Гном устало опустил руку с зажатыми в ней Сильмариллами. Произносить какие-либо слова по поводу смерти противника ему совершенно не хотелось.
Восьмая глава
Дон с огромнейшим усилием привалился боком к бортику и только благодаря этому остался стоять на ногах. Пусть криво, изогнувшись, истекая кровью — но стоять. Он понимал, что это — самое главное сейчас, если он поддастся страстному шёпоту, так и говорящему ему, что нужно лечь и закрыть глаза, после чего эта тяжесть исчезнет, и станет легко… Но если поддаться — то орки победят, орки и подчинённая им толпа — а эти люди опять станут толпой, сотворят в непокорном Городе такое, что даже через 60 лет у летописцев будет кровь останавливаться в жилах при описании этих зверств. Но если он выстоит, если выстоит…
Нужно вырвать болт из груди! — сквозь туман и боль, затопившие сознание, пробилась мысль. — Кровотечение усилится, но уйдёт и этот яд — как там его называли — Яд Лжи?

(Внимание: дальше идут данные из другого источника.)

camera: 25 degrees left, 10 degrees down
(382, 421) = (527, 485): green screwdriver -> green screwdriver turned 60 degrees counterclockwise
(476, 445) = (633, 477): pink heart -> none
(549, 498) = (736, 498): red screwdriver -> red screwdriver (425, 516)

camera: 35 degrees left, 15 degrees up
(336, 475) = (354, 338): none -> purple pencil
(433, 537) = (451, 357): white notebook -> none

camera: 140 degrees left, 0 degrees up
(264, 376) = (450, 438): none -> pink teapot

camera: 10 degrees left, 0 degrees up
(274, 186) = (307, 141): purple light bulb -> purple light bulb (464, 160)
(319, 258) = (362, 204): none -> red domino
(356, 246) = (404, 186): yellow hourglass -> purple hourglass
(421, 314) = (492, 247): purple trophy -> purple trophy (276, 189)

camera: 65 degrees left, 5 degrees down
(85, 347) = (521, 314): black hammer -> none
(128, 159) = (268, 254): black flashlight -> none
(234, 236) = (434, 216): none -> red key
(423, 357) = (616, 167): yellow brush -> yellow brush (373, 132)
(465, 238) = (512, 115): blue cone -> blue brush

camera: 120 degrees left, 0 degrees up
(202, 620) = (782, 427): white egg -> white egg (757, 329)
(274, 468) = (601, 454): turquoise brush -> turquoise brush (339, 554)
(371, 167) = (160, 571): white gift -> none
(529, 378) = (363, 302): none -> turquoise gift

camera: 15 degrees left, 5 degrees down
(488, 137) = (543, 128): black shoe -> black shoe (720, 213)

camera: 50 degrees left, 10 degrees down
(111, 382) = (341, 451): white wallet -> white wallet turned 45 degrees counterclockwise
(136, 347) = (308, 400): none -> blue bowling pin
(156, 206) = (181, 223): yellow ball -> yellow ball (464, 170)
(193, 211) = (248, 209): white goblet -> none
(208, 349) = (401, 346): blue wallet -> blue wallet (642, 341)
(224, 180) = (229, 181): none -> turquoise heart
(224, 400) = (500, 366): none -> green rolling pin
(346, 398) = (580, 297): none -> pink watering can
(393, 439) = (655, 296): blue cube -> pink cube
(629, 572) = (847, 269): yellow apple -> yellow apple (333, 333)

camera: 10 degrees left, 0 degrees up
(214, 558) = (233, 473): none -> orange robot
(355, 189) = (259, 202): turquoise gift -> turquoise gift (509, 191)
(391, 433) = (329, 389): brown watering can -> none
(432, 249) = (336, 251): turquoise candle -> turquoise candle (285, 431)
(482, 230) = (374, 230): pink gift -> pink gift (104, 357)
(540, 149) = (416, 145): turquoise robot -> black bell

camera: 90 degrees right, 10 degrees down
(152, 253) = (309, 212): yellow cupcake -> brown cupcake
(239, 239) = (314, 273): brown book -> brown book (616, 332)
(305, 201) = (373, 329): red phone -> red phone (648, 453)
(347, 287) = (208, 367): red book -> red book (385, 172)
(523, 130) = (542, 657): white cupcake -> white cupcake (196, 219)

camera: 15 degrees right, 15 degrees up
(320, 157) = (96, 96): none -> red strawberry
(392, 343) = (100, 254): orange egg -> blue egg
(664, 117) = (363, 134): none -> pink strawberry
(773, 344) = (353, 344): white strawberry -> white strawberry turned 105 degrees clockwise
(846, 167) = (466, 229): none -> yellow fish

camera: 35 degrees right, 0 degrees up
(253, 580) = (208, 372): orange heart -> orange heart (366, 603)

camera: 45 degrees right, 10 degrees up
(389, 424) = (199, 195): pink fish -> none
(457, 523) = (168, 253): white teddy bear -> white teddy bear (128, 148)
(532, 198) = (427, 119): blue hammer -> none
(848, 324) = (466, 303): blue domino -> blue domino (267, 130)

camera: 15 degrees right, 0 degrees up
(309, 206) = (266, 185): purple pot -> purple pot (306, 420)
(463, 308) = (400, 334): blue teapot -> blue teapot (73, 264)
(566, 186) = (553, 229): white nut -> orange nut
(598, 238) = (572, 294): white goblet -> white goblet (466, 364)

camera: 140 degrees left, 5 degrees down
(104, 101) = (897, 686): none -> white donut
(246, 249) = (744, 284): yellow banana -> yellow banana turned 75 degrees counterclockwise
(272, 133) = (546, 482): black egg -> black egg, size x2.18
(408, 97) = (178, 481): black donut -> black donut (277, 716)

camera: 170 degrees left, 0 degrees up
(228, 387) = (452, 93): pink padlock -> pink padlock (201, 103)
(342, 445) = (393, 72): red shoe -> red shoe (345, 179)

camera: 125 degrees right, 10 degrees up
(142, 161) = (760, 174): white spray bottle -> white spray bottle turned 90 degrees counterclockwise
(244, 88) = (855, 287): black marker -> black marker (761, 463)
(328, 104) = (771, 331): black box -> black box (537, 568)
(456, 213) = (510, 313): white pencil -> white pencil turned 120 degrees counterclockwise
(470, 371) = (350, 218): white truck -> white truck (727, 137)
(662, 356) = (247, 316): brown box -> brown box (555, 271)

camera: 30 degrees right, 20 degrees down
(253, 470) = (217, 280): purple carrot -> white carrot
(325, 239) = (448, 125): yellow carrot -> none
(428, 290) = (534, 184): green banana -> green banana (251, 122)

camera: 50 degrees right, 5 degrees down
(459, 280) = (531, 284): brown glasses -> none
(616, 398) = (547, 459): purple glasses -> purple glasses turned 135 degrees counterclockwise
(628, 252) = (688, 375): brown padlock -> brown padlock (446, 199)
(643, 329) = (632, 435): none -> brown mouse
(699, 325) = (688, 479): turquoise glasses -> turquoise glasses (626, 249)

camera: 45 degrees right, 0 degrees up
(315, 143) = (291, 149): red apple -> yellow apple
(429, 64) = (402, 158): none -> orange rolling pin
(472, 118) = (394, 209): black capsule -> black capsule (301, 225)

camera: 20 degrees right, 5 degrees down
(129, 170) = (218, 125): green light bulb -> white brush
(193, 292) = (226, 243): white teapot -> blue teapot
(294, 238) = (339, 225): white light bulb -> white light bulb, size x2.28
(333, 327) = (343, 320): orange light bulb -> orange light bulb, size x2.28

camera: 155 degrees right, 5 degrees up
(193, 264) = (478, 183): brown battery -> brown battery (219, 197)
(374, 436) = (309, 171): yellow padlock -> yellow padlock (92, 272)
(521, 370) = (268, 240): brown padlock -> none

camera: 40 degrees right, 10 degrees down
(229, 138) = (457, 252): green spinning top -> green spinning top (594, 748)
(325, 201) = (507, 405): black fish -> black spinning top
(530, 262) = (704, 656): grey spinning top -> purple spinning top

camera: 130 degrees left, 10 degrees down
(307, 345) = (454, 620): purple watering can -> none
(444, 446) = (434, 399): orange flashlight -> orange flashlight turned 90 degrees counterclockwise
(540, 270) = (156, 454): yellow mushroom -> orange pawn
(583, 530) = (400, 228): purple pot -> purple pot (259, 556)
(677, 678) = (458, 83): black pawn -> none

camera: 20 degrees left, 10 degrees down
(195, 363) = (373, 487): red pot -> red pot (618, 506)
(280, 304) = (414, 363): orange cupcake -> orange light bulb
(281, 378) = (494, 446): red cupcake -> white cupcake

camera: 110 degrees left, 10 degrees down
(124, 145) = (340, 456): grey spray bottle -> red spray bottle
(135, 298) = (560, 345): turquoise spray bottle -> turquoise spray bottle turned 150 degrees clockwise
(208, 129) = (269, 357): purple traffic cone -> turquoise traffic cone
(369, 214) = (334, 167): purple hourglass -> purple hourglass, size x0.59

Огромнейшим усилием воли Дон заставил левую руку, никак не желающую выполнять команды мозга, разжать пальцы и выпустить намертво зажатый в ней осколок грифа с лохматящимися завитушками струн. Это усилие вновь затопило туманом мозг, но стук от упавшего на землю куска грифа позволил этот туман разогнать. Медленно, с огромным усилием, Дон заставил непослушные пальцы ухватить навершие болта и резко дёрнуть, вырывая его и отбрасывая — подальше. Последовала вспышка боли, которая почему-то не заставила отключиться сознание. Тяжело наваливаясь на бортик, Дон вытянул окровавленную левую руку в сторону людей — пока ещё людей, собравшихся на площади. Люди боязливо расступались, не желая попадать под указание окровавленной длани, образовав таким образом коридор, в конце которого замаячила невысокая фигура в чёрном плаще с капюшоном, чем-то очень занятая. Люди шарахнулись от фигуры вдвое быстрее — особенно после того, как она закончила своё дело и выпрямилась — и в лицо Дону оказался направленным перезаряженный арбалет, поверх которого в проёме капюшона клубилась тьма и горела пара багровых угольков-глаз. Знакомая фигура. Та фигура, чей плащ был разрублен ударом шамшера полтора года назад.